» **Task objective**: The goal is an unaltered copy of the records below, minus any images.
··· Records supplied ···
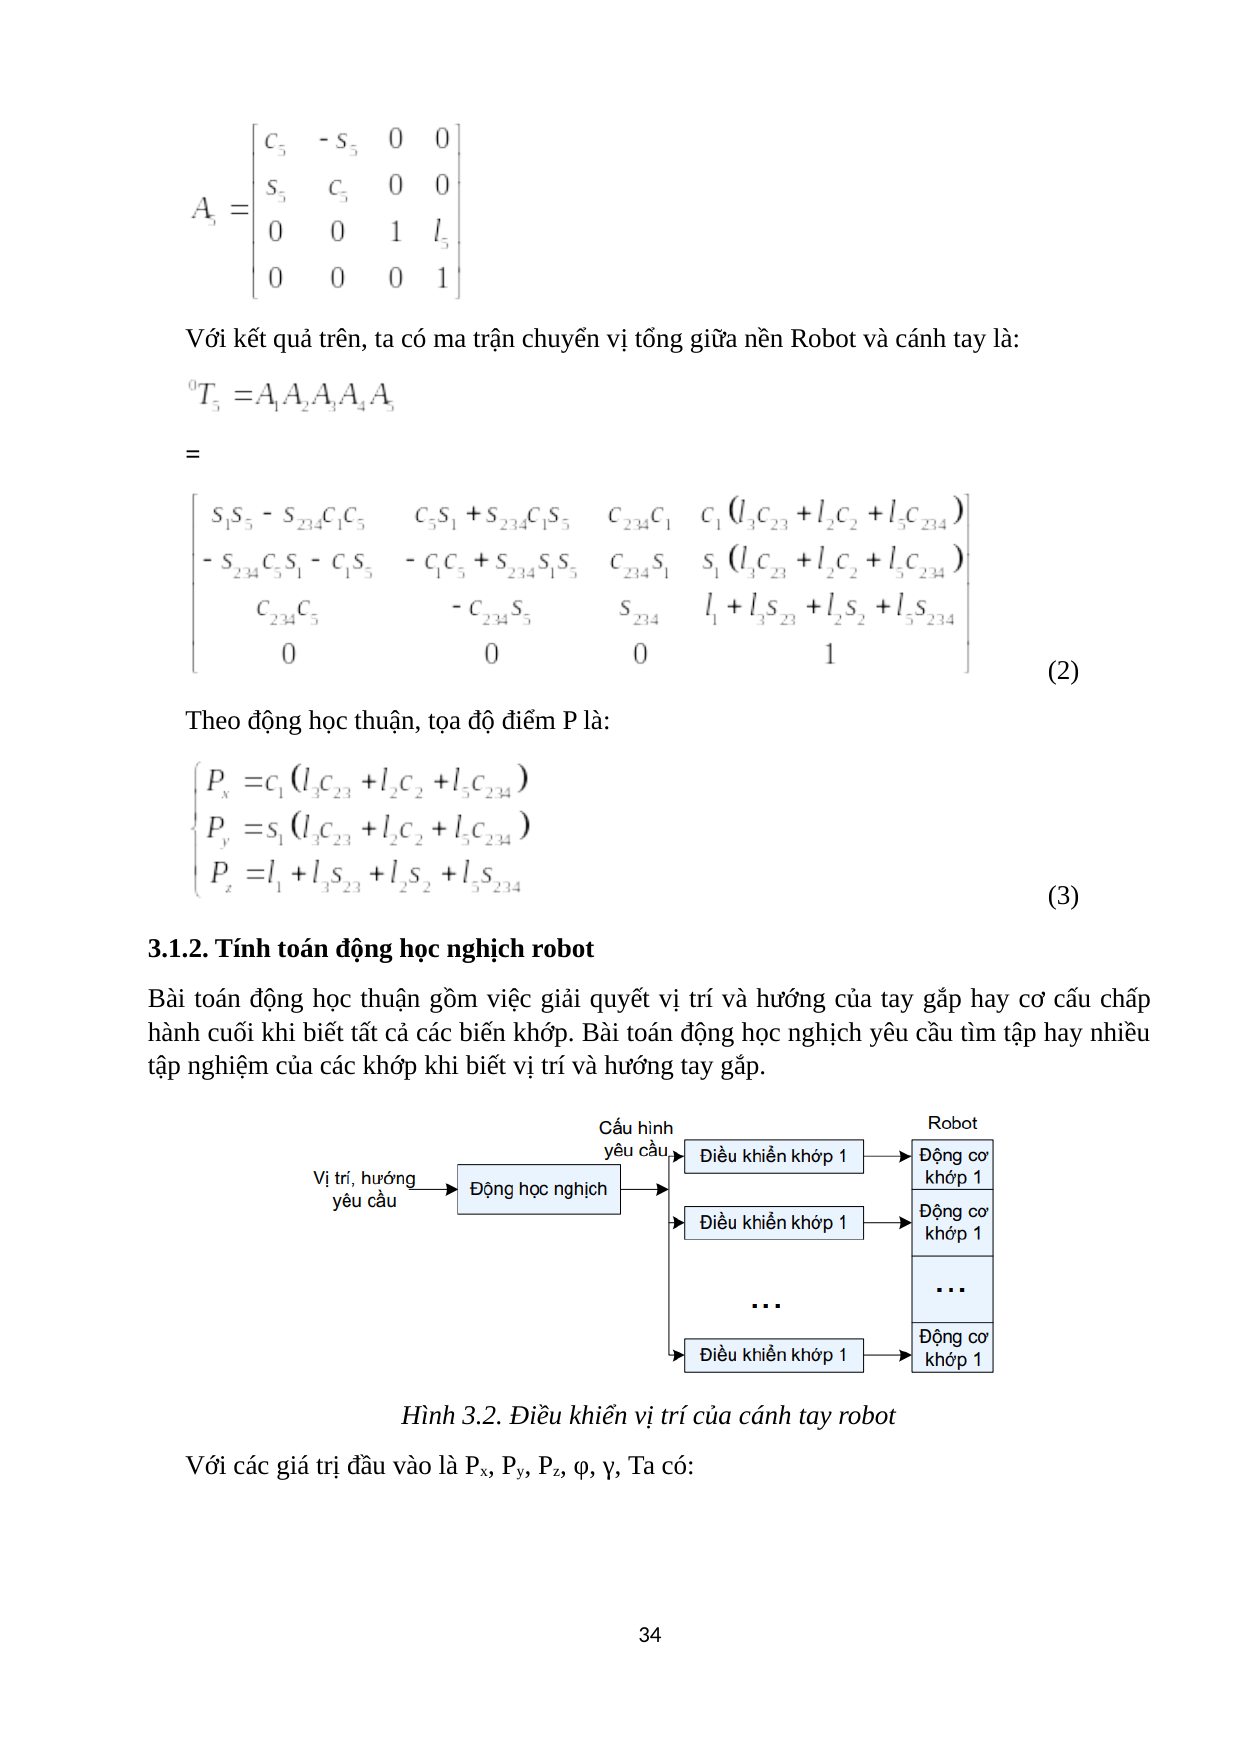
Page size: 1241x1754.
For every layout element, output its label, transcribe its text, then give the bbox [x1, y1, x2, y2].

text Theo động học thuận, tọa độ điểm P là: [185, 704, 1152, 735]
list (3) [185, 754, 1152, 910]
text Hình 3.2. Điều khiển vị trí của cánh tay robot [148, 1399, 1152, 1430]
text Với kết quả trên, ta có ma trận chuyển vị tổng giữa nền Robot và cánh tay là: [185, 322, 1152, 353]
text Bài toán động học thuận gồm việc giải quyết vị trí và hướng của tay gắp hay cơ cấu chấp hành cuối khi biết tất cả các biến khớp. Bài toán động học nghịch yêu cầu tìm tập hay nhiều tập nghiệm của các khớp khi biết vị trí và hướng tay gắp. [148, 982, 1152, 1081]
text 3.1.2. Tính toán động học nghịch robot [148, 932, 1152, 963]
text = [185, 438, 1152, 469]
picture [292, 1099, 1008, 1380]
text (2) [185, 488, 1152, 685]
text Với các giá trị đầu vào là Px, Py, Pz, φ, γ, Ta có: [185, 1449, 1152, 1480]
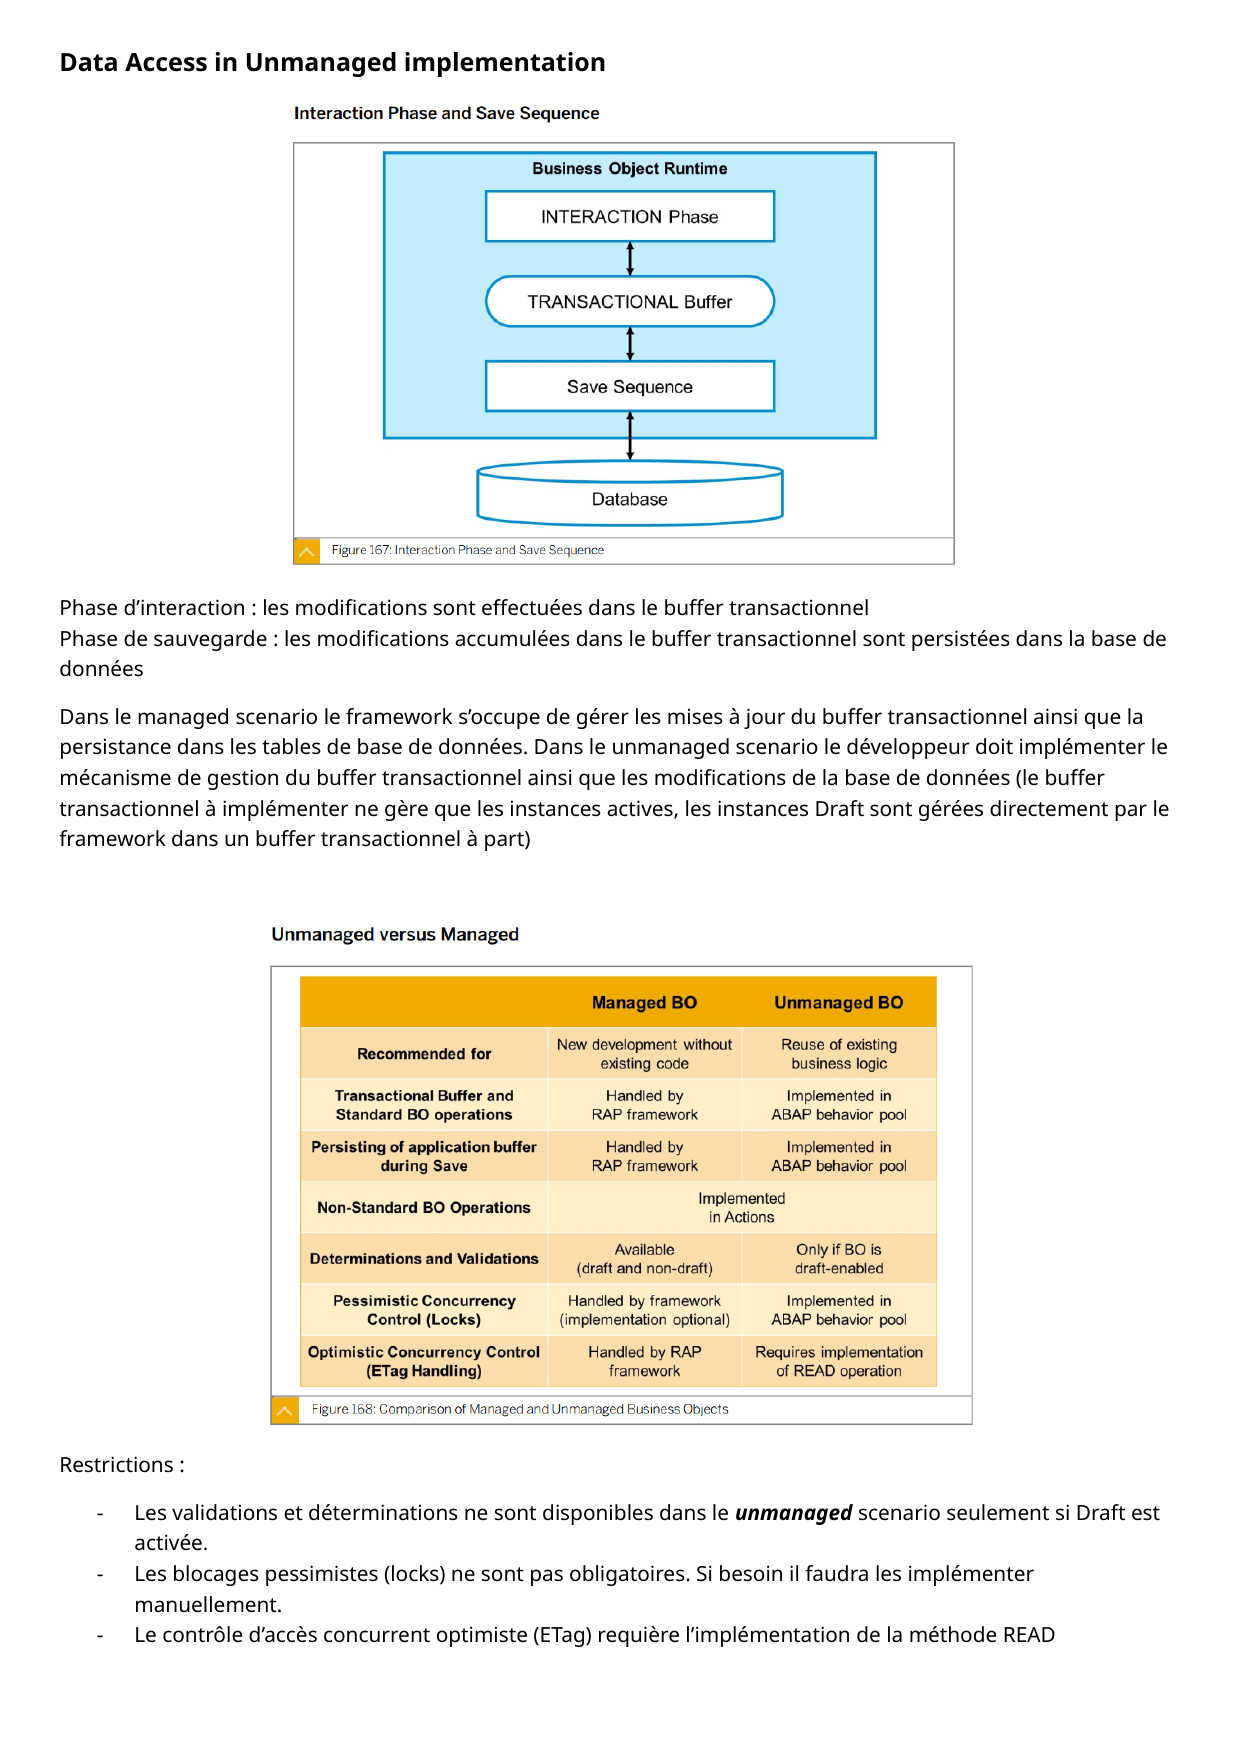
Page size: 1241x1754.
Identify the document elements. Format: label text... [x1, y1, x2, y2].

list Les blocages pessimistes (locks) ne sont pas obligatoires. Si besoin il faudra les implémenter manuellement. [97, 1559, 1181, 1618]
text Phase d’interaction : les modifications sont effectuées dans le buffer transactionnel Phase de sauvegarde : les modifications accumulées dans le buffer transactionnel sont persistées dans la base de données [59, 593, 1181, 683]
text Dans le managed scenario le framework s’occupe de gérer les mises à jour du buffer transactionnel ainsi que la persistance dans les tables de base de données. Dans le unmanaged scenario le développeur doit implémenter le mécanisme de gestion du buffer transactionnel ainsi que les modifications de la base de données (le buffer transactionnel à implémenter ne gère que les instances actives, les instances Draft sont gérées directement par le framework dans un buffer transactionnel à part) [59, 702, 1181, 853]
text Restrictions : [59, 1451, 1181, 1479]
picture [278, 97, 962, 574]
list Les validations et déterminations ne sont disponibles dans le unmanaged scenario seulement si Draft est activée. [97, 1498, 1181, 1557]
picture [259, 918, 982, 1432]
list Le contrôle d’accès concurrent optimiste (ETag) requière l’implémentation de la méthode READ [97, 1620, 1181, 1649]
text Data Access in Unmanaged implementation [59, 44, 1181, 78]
···
» **Reply to the exercise**:
Page size: 1241x1754.
For every layout element, output its label, transcribe its text, then give the bbox [x1, y1, x2, y2].

text Theo động học thuận, tọa độ điểm P là: [185, 704, 1152, 735]
list (3) [185, 754, 1152, 910]
text Hình 3.2. Điều khiển vị trí của cánh tay robot [148, 1399, 1152, 1430]
text Với kết quả trên, ta có ma trận chuyển vị tổng giữa nền Robot và cánh tay là: [185, 322, 1152, 353]
text Bài toán động học thuận gồm việc giải quyết vị trí và hướng của tay gắp hay cơ cấu chấp hành cuối khi biết tất cả các biến khớp. Bài toán động học nghịch yêu cầu tìm tập hay nhiều tập nghiệm của các khớp khi biết vị trí và hướng tay gắp. [148, 982, 1152, 1081]
text 3.1.2. Tính toán động học nghịch robot [148, 932, 1152, 963]
text = [185, 438, 1152, 469]
picture [292, 1099, 1008, 1380]
text (2) [185, 488, 1152, 685]
text Với các giá trị đầu vào là Px, Py, Pz, φ, γ, Ta có: [185, 1449, 1152, 1480]
Page size: 1241x1754.
Identify the document elements. Format: label text... [x1, y1, x2, y2].

list Les blocages pessimistes (locks) ne sont pas obligatoires. Si besoin il faudra les implémenter manuellement. [97, 1559, 1181, 1618]
text Phase d’interaction : les modifications sont effectuées dans le buffer transactionnel Phase de sauvegarde : les modifications accumulées dans le buffer transactionnel sont persistées dans la base de données [59, 593, 1181, 683]
text Dans le managed scenario le framework s’occupe de gérer les mises à jour du buffer transactionnel ainsi que la persistance dans les tables de base de données. Dans le unmanaged scenario le développeur doit implémenter le mécanisme de gestion du buffer transactionnel ainsi que les modifications de la base de données (le buffer transactionnel à implémenter ne gère que les instances actives, les instances Draft sont gérées directement par le framework dans un buffer transactionnel à part) [59, 702, 1181, 853]
text Restrictions : [59, 1451, 1181, 1479]
picture [278, 97, 962, 574]
list Les validations et déterminations ne sont disponibles dans le unmanaged scenario seulement si Draft est activée. [97, 1498, 1181, 1557]
picture [259, 918, 982, 1432]
list Le contrôle d’accès concurrent optimiste (ETag) requière l’implémentation de la méthode READ [97, 1620, 1181, 1649]
text Data Access in Unmanaged implementation [59, 44, 1181, 78]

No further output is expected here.